**ABOUT THIS TASK**.
Nothing after the line with "bowl [35,324,97,361] ->" belongs in the copy; extract the lines below from the top through that line, pictures left out.

[Scene image comparisons]
------------

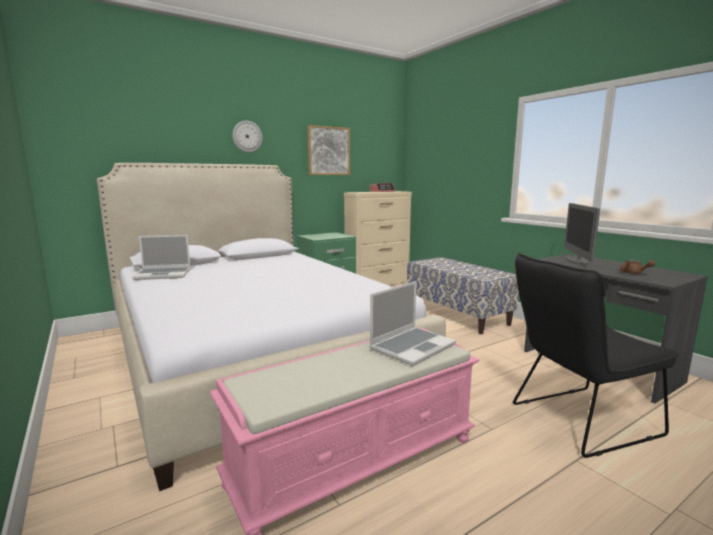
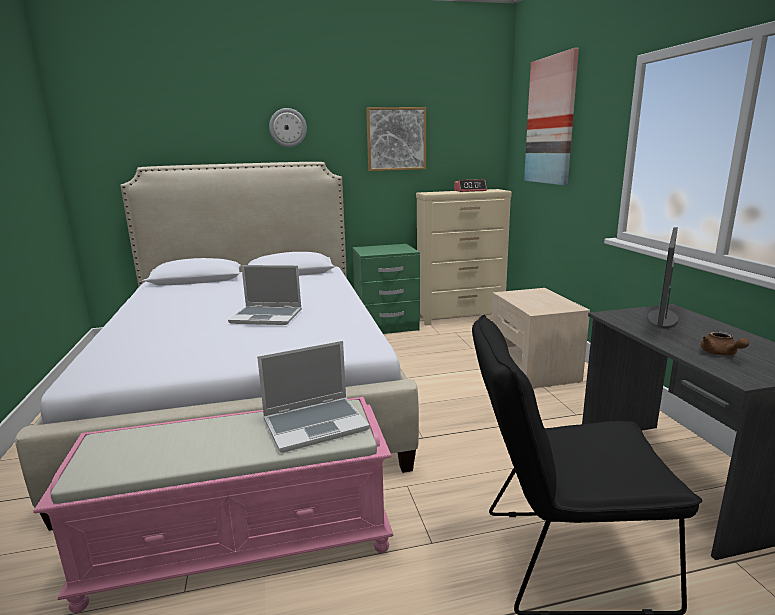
camera: 20 degrees right, 5 degrees up
laptop [132,235,191,280] -> laptop moved to [228,265,302,325]
bench [407,257,519,334] -> beige nightstand [492,288,590,388]
none -> picture [524,48,579,185]

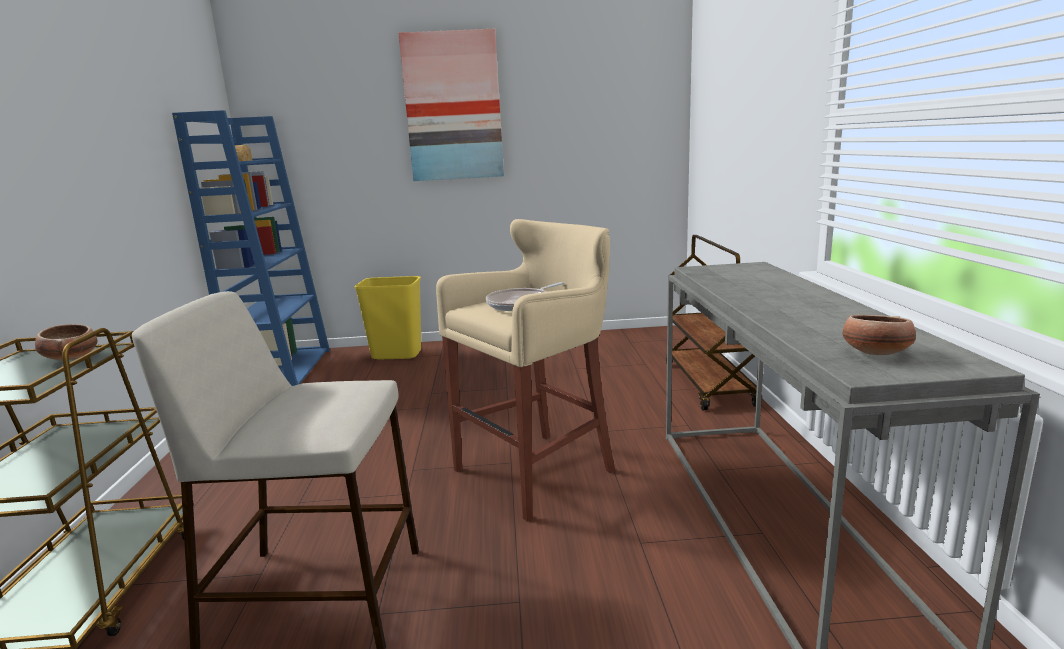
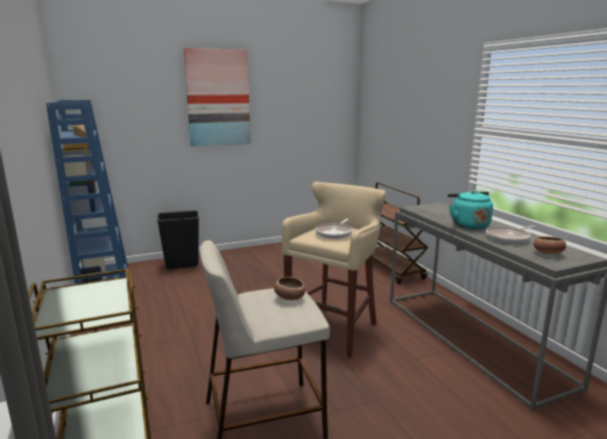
camera: 20 degrees left, 0 degrees up
bowl [35,324,97,361] -> bowl moved to [274,277,305,301]
yellow trash can [355,276,421,359] -> black trash can [157,210,200,269]
none -> turquoise kettle [448,191,493,229]
none -> frying pan [486,225,536,244]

------------

**YOUR RESPONSE**.
camera: 20 degrees right, 5 degrees up
laptop [132,235,191,280] -> laptop moved to [228,265,302,325]
bench [407,257,519,334] -> beige nightstand [492,288,590,388]
none -> picture [524,48,579,185]

camera: 20 degrees left, 0 degrees up
bowl [35,324,97,361] -> bowl moved to [274,277,305,301]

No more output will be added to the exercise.